Upton, for example, performed a coding tour de force with an implementation of Conway’s Game of Life, complete with a so-called Gosper Gun, all running fast enough to see the Gun spit out glider patterns in real time. (For those not familiar with Conway’s Game of Life, it’s a set of simple rules for cellular automata that exist on a flat grid. Cells are turned on and off based on the state of neighboring cells according to those rules. Particularly interesting patterns that emerge from the rules have been given all sorts of names.)

Upton did this by writing 150 bytes of data and machine code for the BBC Microcomputer’s original CPU, the 6502, which the emulator behind the BBC Micro Bot is comprehensive enough to handle. He then converted this binary data into tweetable text using Base64 encoding, and wrapped that data with a small Basic program that decoded it and launched the machine code. Since then, people have been using even more elaborate encoding schemes to pack even more in. 
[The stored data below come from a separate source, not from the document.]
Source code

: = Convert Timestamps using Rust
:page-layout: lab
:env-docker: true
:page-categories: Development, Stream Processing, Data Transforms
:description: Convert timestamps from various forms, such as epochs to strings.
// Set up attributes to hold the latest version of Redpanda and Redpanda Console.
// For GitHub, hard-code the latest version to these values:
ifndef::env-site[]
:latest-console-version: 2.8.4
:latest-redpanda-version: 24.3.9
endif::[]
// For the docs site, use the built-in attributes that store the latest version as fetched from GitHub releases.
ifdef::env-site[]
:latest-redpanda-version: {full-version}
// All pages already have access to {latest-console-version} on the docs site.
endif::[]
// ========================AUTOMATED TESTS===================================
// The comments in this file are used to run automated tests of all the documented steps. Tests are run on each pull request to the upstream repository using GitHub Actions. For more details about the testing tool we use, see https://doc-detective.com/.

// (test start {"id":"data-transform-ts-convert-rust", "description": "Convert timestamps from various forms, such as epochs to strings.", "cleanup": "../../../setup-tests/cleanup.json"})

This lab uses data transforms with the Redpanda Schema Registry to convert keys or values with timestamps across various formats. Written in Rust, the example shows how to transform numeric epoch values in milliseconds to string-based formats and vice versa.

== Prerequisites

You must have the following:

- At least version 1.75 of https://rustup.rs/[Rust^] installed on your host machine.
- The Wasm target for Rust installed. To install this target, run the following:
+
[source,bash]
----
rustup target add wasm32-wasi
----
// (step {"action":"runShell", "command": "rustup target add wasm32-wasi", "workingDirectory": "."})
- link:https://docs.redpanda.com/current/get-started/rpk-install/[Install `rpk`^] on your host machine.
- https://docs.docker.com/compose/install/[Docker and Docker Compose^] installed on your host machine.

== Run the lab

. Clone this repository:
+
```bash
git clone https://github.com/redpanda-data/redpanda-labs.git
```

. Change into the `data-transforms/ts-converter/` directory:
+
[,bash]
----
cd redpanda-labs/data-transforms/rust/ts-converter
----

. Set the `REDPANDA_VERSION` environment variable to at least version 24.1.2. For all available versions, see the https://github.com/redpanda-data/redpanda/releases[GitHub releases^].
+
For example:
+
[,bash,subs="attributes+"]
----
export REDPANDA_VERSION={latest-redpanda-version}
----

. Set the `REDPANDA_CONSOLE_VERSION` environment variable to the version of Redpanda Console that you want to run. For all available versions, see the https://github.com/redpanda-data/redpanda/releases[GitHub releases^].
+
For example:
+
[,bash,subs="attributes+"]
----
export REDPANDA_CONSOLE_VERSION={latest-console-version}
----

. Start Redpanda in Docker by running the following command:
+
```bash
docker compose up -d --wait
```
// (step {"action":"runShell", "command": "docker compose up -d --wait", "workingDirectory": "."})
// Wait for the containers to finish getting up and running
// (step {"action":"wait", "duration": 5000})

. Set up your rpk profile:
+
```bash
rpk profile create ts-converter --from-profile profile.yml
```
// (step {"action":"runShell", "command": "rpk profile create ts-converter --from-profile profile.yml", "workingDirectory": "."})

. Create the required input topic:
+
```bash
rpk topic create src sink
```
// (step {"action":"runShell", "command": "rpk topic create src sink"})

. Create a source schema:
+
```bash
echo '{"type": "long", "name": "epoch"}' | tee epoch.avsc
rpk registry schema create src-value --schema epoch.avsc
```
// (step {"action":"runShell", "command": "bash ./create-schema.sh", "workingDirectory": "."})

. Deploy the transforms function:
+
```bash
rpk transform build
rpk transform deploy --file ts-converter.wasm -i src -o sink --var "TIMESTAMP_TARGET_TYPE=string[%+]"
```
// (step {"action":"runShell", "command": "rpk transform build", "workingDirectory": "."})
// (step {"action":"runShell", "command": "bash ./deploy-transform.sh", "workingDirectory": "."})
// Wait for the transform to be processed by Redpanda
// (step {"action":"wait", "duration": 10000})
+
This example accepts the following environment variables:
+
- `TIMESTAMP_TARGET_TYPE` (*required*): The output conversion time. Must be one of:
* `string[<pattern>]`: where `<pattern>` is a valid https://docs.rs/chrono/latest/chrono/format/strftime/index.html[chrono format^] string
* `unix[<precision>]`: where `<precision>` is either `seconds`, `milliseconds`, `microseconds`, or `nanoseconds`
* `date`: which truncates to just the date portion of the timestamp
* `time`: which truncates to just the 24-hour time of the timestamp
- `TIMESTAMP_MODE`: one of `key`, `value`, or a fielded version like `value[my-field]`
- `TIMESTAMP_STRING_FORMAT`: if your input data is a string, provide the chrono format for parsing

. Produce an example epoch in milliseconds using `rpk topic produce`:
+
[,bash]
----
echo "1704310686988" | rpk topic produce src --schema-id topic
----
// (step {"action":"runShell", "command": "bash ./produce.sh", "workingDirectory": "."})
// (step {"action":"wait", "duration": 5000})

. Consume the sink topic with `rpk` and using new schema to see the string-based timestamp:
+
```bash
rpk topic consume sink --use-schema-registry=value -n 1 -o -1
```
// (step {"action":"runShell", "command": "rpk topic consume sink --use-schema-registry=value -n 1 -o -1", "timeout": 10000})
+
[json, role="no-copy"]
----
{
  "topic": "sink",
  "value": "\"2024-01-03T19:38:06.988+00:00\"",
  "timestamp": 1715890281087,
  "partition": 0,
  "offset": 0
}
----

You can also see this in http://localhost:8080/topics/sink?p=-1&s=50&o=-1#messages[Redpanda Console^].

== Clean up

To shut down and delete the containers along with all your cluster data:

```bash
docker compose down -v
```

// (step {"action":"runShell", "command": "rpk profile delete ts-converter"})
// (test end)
Pajak, who is the vice-president of business development for Arduino, created the BBC Micro Bot because he is a self-described fan of computer history and Twitter. “It struck me that I could combine the two.” He chose the BBC Micro as his target because “growing up in the United Kingdom during the 1980s, I learnt to program the BBC Micro at school. I certainly owe my career to that early start.” Pajak adds that, “There are technical reasons too. BBC Basic was largely developed by Sophie Wilson (who went on to create the Arm architecture) and was by far the best Basic implementation of the era, with some very nice features allowing for ‘minified’ code.”

Pajak explains that the bot is written in Javascript for the Node.js runtime environment, and acts as a front end to Matt Godbolt's JSbeeb emulation of the BBC Micro. When the bot spots a tweet intended for it, “it does a little bit of filtering and then injects the text into the emulated BBC Micro's keyboard buffer. The bot uses ffmpeg to create a 3-second video after 30 seconds of emulation time.” Originally the bot was running on a Raspberry Pi 4, but he’s since moved it to Amazon Web Services.

Pajak has been pleasantly surprised by the response: “The fact that BBC BASIC is being used for the first time by people across the world via Twitter is definitely a surprise, and its great to see people discovering and having fun with it. There were quite a lot of slogans and memes being generated by users in Latin America recently. This I didn't foresee for sure.”

The level of sophistication of the programs has risen sharply, from simple Basic programs through Upton’s Game of Life implementation and beyond. “The barriers keep getting pushed. Every now and then I have to do a double take: Can this really be done with 280 characters of code? ”Pajak points to Katie Anderson’s tongue-in-cheek encoding of the Windows 3.1 logo, and the replication of a classic bouncing ball demo by Paul Malin—game giant Activision’s technical director—which, Pajak says, uses “a special encoding to squeeze 361 ASCII characters of code into a 280 Unicode character tweet.”

If you’re interested in trying to write a program for the Bot, there are a host of books and other coding advice about the BBC Micro available online, with Pajak hosting a starting set of pointers and a text encoder on his website, www.dompajak.com.

As for the future and other computers, Pajak says he given some tips to people who want to build similar bots for the Apple II and Commodore computers. For himself, he’s contemplating finding a way to execute the tweets on a physical BBC Micro, saying “I already have my BBC Micro connected to the Internet using an Arduino MKR1010...”

A version of this post appears in the March 2020 print issue as “Write a Program in a Single Tweet.”